ABOUT THIS TASK
Write out every line of the rows below word for word, leaving the pictures out of your answer.

INFORMATION SUPPLIED
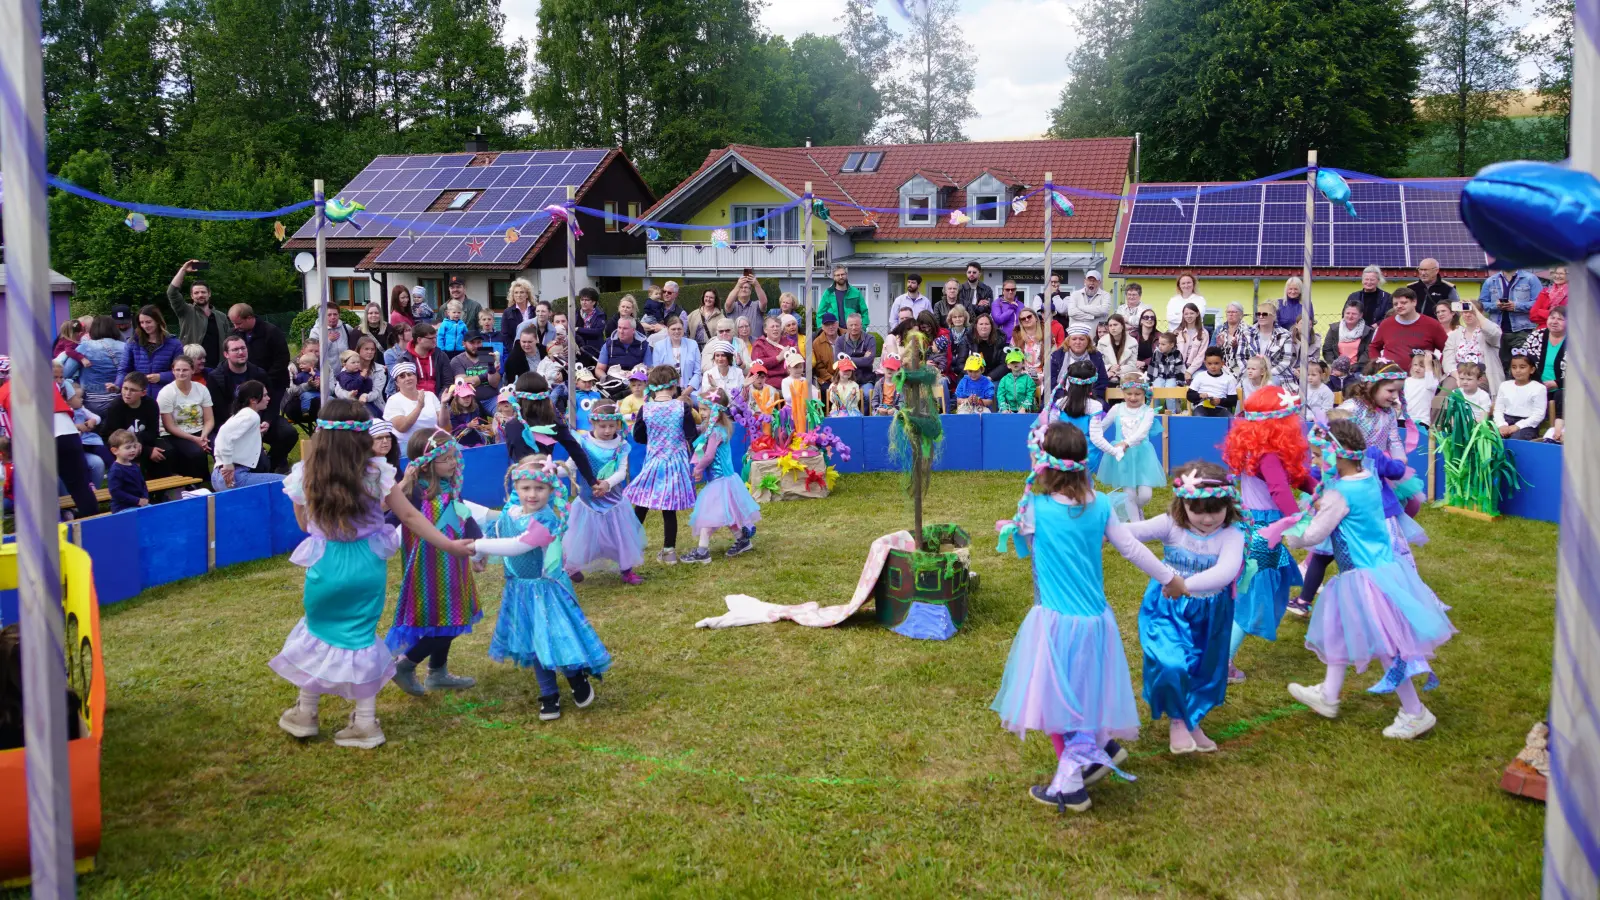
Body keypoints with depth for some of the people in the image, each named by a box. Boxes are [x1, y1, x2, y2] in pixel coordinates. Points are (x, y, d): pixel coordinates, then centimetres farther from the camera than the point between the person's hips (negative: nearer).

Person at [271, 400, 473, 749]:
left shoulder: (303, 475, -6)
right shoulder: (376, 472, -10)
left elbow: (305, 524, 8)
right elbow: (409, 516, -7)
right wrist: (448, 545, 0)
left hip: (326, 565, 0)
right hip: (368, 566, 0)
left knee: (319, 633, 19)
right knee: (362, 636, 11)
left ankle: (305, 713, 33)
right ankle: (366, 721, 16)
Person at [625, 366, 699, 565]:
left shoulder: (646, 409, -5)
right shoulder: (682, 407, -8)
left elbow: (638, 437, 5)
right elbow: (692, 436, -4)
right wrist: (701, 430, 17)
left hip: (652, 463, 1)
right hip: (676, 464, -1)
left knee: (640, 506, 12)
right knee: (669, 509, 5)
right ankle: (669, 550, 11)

YOUR RESPONSE
Body keypoints with depth for some of the people in the image, each named by a box. Boxes are [x1, y1, x2, y2] in pixel coordinates. Points are (x, y, d): pixel coordinates, then centimetres farther from the camera than the point between the person's hips (negative: nearer).

Person at [271, 400, 473, 749]:
left shoulder: (303, 475, -6)
right shoulder: (376, 472, -10)
left elbow: (305, 524, 8)
right elbow: (409, 516, -7)
right wrist: (448, 545, 0)
left hip: (326, 565, 0)
right hip: (368, 566, 0)
left knee: (319, 633, 19)
right knee: (362, 636, 11)
left ankle: (305, 713, 33)
right ankle: (366, 721, 16)
Person at [625, 366, 699, 565]:
left shoulder: (646, 409, -5)
right shoulder: (682, 407, -8)
left elbow: (638, 437, 5)
right elbow: (692, 436, -4)
right wrist: (701, 430, 17)
left hip: (652, 463, 1)
right hip: (676, 464, -1)
left knee: (640, 506, 12)
right knee: (669, 509, 5)
right ankle: (669, 550, 11)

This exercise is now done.